The full set of entries below, restated word for word and stripped of images, is the expected result.

(Dataset entries)
····················

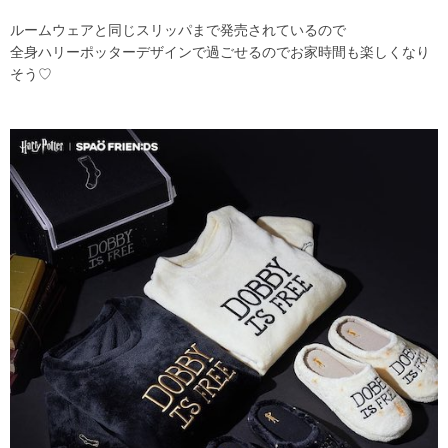
ルームウェアと同じスリッパまで発売されているので
全身ハリーポッターデザインで過ごせるのでお家時間も楽しくなり
そう♡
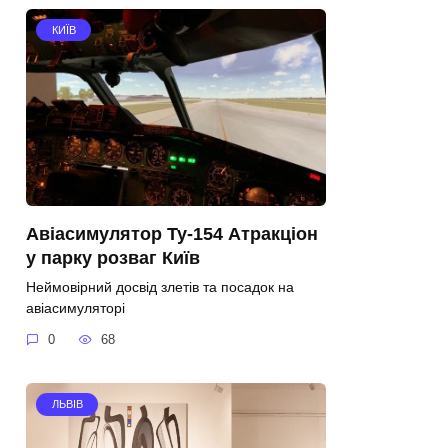
КИЇВ
Авіасимулятор Ту-154 Атракціон
у парку розваг Київ
Неймовірний досвід злетів та посадок на
авіасимуляторі
0
68
ЛЬВІВ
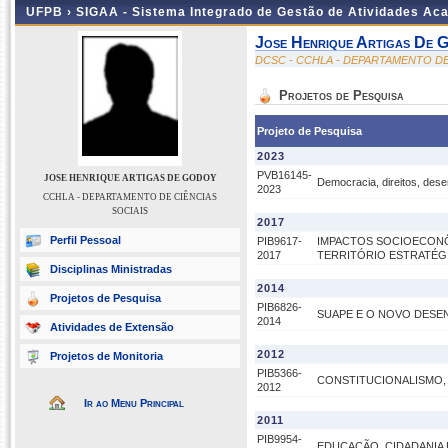
UFPB ›
SIGAA - Sistema Integrado de Gestão de Atividades Ac
Jose Henrique Artigas De 
DCSC - CCHLA - DEPARTAMENTO DE
Projetos de Pesquisa
Projeto de Pesquisa
2023
PVB16145-
JOSE HENRIQUE ARTIGAS DE GODOY
Democracia, direitos, des
2023
CCHLA - DEPARTAMENTO DE CIÊNCIAS
SOCIAIS
2017
Perfil Pessoal
PIB9617-
IMPACTOS SOCIOECONÔ
2017
TERRITÓRIO ESTRATÉGI
Disciplinas Ministradas
2014
Projetos de Pesquisa
PIB6826-
SUAPE E O NOVO DESE
2014
Atividades de Extensão
2012
Projetos de Monitoria
PIB5366-
CONSTITUCIONALISMO, 
2012
Ir ao Menu Principal
2011
PIB9954-
EDUCAÇÃO, CIDADANIA 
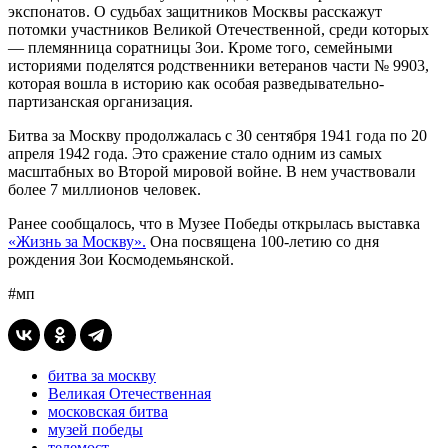
экспонатов. О судьбах защитников Москвы расскажут
потомки участников Великой Отечественной, среди которых
— племянница соратницы Зои. Кроме того, семейными
историями поделятся родственники ветеранов части № 9903,
которая вошла в историю как особая разведывательно-
партизанская организация.
Битва за Москву продолжалась с 30 сентября 1941 года по 20
апреля 1942 года. Это сражение стало одним из самых
масштабных во Второй мировой войне. В нем участвовали
более 7 миллионов человек.
Ранее сообщалось, что в Музее Победы открылась выставка
«Жизнь за Москву».
Она посвящена 100-летию со дня
рождения Зои Космодемьянской.
#мп
битва за москву
Великая Отечественная
московская битва
музей победы
телемост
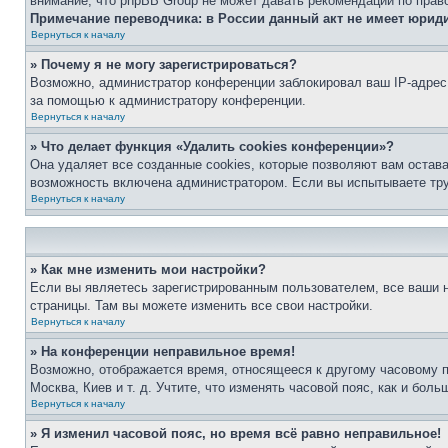
внимание, что phpBB Group не может давать рекомендаций по прав
Примечание переводчика: в России данный акт не имеет юрид
Вернуться к началу
» Почему я не могу зарегистрироваться?
Возможно, администратор конференции заблокировал ваш IP-адрес 
за помощью к администратору конференции.
Вернуться к началу
» Что делает функция «Удалить cookies конференции»?
Она удаляет все созданные cookies, которые позволяют вам остав
возможность включена администратором. Если вы испытываете тру
Вернуться к началу
» Как мне изменить мои настройки?
Если вы являетесь зарегистрированным пользователем, все ваши н
страницы. Там вы можете изменить все свои настройки.
Вернуться к началу
» На конференции неправильное время!
Возможно, отображается время, относящееся к другому часовому поя
Москва, Киев и т. д. Учтите, что изменять часовой пояс, как и бо
Вернуться к началу
» Я изменил часовой пояс, но время всё равно неправильное!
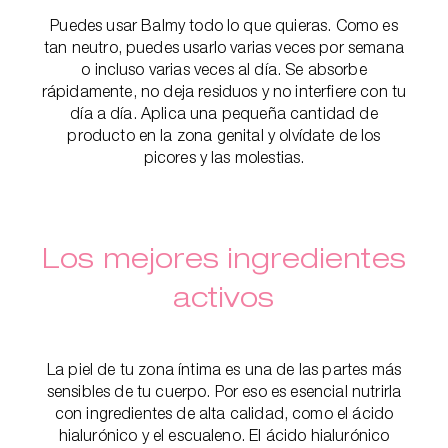
Puedes usar Balmy todo lo que quieras. Como es
tan neutro, puedes usarlo varias veces por semana
o incluso varias veces al día. Se absorbe
rápidamente, no deja residuos y no interfiere con tu
día a día. Aplica una pequeña cantidad de
producto en la zona genital y olvídate de los
picores y las molestias.
Los mejores ingredientes
activos
La piel de tu zona íntima es una de las partes más
sensibles de tu cuerpo. Por eso es esencial nutrirla
con ingredientes de alta calidad, como el ácido
hialurónico y el escualeno. El ácido hialurónico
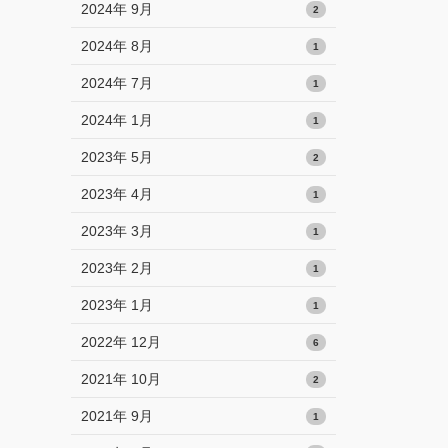
2024年 9月
2
2024年 8月
1
2024年 7月
1
2024年 1月
1
2023年 5月
2
2023年 4月
1
2023年 3月
1
2023年 2月
1
2023年 1月
1
2022年 12月
6
2021年 10月
2
2021年 9月
1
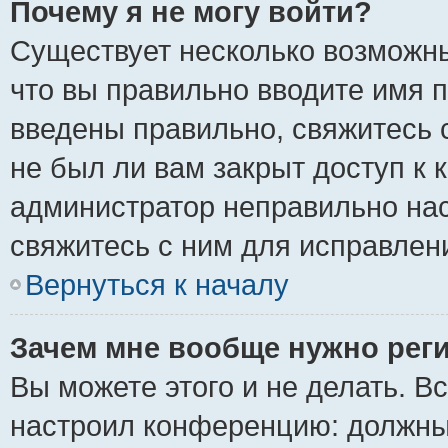
Почему я не могу войти?
Существует несколько возможны
что вы правильно вводите имя 
введены правильно, свяжитесь 
не был ли вам закрыт доступ к 
администратор неправильно на
свяжитесь с ним для исправлен
Вернуться к началу
Зачем мне вообще нужно рег
Вы можете этого и не делать. Вс
настроил конференцию: должны 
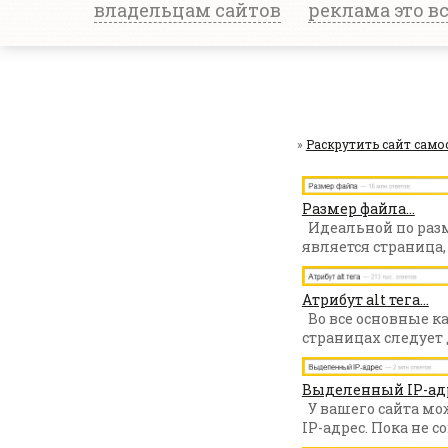
владельцам сайтов
реклама это в
»
Раскрутить сайт само
Размер файла...
Идеальной по раз
является страница, г
Атрибут alt тега...
Во все основные к
страницах следует 
Выделенный IP-адре
У вашего сайта м
IP-адрес. Пока не со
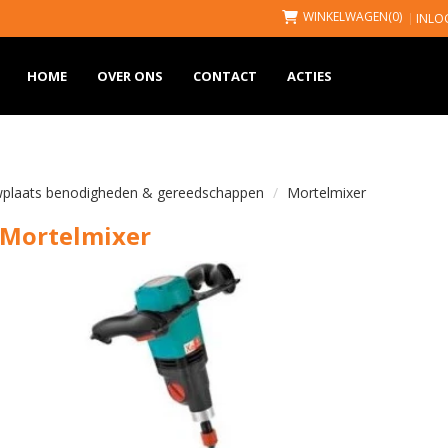
WINKELWAGEN
(0)
INLO
HOME
OVER ONS
CONTACT
ACTIES
plaats benodigheden & gereedschappen
Mortelmixer
Mortelmixer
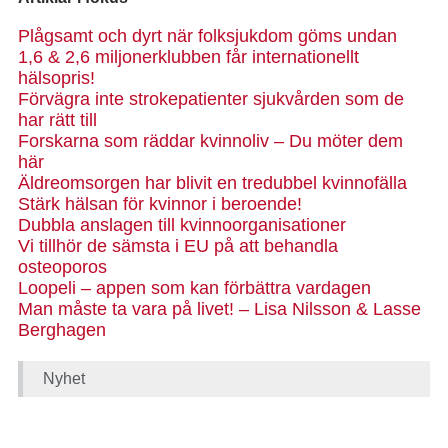
Plågsamt och dyrt när folksjukdom göms undan
1,6 & 2,6 miljonerklubben får internationellt
hälsopris!
Förvägra inte strokepatienter sjukvården som de
har rätt till
Forskarna som räddar kvinnoliv – Du möter dem
här
Äldreomsorgen har blivit en tredubbel kvinnofälla
Stärk hälsan för kvinnor i beroende!
Dubbla anslagen till kvinnoorganisationer
Vi tillhör de sämsta i EU på att behandla
osteoporos
Loopeli – appen som kan förbättra vardagen
Man måste ta vara på livet! – Lisa Nilsson & Lasse
Berghagen
Nyhet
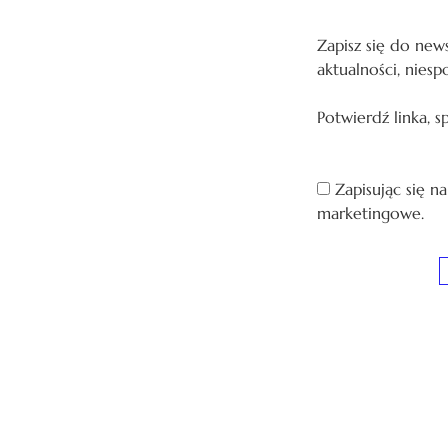
Zapisz się do news
aktualności, niesp
Potwierdź linka, 
Zapisując się n
marketingowe.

····················

• Answer box:
ルームウェアと同じスリッパまで発売されているので
全身ハリーポッターデザインで過ごせるのでお家時間も楽しくなり
そう♡
КИЇВ
Авіасимулятор Ту-154 Атракціон
у парку розваг Київ
Неймовірний досвід злетів та посадок на
авіасимуляторі
0
68
ЛЬВІВ
UFPB ›
SIGAA - Sistema Integrado de Gestão de Atividades Ac
Jose Henrique Artigas De 
DCSC - CCHLA - DEPARTAMENTO DE
Projetos de Pesquisa
Projeto de Pesquisa
2023
PVB16145-
JOSE HENRIQUE ARTIGAS DE GODOY
Democracia, direitos, des
2023
CCHLA - DEPARTAMENTO DE CIÊNCIAS
SOCIAIS
2017
Perfil Pessoal
PIB9617-
IMPACTOS SOCIOECONÔ
2017
TERRITÓRIO ESTRATÉGI
Disciplinas Ministradas
2014
Projetos de Pesquisa
PIB6826-
SUAPE E O NOVO DESE
2014
Atividades de Extensão
2012
Projetos de Monitoria
PIB5366-
CONSTITUCIONALISMO, 
2012
Ir ao Menu Principal
2011
PIB9954-
EDUCAÇÃO, CIDADANIA 
экспонатов. О судьбах защитников Москвы расскажут
потомки участников Великой Отечественной, среди которых
— племянница соратницы Зои. Кроме того, семейными
историями поделятся родственники ветеранов части № 9903,
которая вошла в историю как особая разведывательно-
партизанская организация.
Битва за Москву продолжалась с 30 сентября 1941 года по 20
апреля 1942 года. Это сражение стало одним из самых
масштабных во Второй мировой войне. В нем участвовали
более 7 миллионов человек.
Ранее сообщалось, что в Музее Победы открылась выставка
«Жизнь за Москву».
Она посвящена 100-летию со дня
рождения Зои Космодемьянской.
#мп
битва за москву
Великая Отечественная
московская битва
музей победы
телемост
внимание, что phpBB Group не может давать рекомендаций по прав
Примечание переводчика: в России данный акт не имеет юрид
Вернуться к началу
» Почему я не могу зарегистрироваться?
Возможно, администратор конференции заблокировал ваш IP-адрес 
за помощью к администратору конференции.
Вернуться к началу
» Что делает функция «Удалить cookies конференции»?
Она удаляет все созданные cookies, которые позволяют вам остав
возможность включена администратором. Если вы испытываете тру
Вернуться к началу
» Как мне изменить мои настройки?
Если вы являетесь зарегистрированным пользователем, все ваши н
страницы. Там вы можете изменить все свои настройки.
Вернуться к началу
» На конференции неправильное время!
Возможно, отображается время, относящееся к другому часовому поя
Москва, Киев и т. д. Учтите, что изменять часовой пояс, как и бо
Вернуться к началу
» Я изменил часовой пояс, но время всё равно неправильное!
Puedes usar Balmy todo lo que quieras. Como es
tan neutro, puedes usarlo varias veces por semana
o incluso varias veces al día. Se absorbe
rápidamente, no deja residuos y no interfiere con tu
día a día. Aplica una pequeña cantidad de
producto en la zona genital y olvídate de los
picores y las molestias.
Los mejores ingredientes
activos
La piel de tu zona íntima es una de las partes más
sensibles de tu cuerpo. Por eso es esencial nutrirla
con ingredientes de alta calidad, como el ácido
hialurónico y el escualeno. El ácido hialurónico
2024年 9月
2
2024年 8月
1
2024年 7月
1
2024年 1月
1
2023年 5月
2
2023年 4月
1
2023年 3月
1
2023年 2月
1
2023年 1月
1
2022年 12月
6
2021年 10月
2
2021年 9月
1
Почему я не могу войти?
Существует несколько возможны
что вы правильно вводите имя 
введены правильно, свяжитесь 
не был ли вам закрыт доступ к 
администратор неправильно на
свяжитесь с ним для исправлен
Вернуться к началу
Зачем мне вообще нужно рег
Вы можете этого и не делать. Вс
настроил конференцию: должны 
владельцам сайтов
реклама это в
»
Раскрутить сайт само
Размер файла...
Идеальной по раз
является страница, г
Атрибут alt тега...
Во все основные к
страницах следует 
Выделенный IP-адре
У вашего сайта м
IP-адрес. Пока не со
WINKELWAGEN
(0)
INLO
HOME
OVER ONS
CONTACT
ACTIES
plaats benodigheden & gereedschappen
Mortelmixer
Mortelmixer
Plågsamt och dyrt när folksjukdom göms undan
1,6 & 2,6 miljonerklubben får internationellt
hälsopris!
Förvägra inte strokepatienter sjukvården som de
har rätt till
Forskarna som räddar kvinnoliv – Du möter dem
här
Äldreomsorgen har blivit en tredubbel kvinnofälla
Stärk hälsan för kvinnor i beroende!
Dubbla anslagen till kvinnoorganisationer
Vi tillhör de sämsta i EU på att behandla
osteoporos
Loopeli – appen som kan förbättra vardagen
Man måste ta vara på livet! – Lisa Nilsson & Lasse
Berghagen
Nyhet
Zapisz się do news
aktualności, niesp
Potwierdź linka, 
Zapisując się n
marketingowe.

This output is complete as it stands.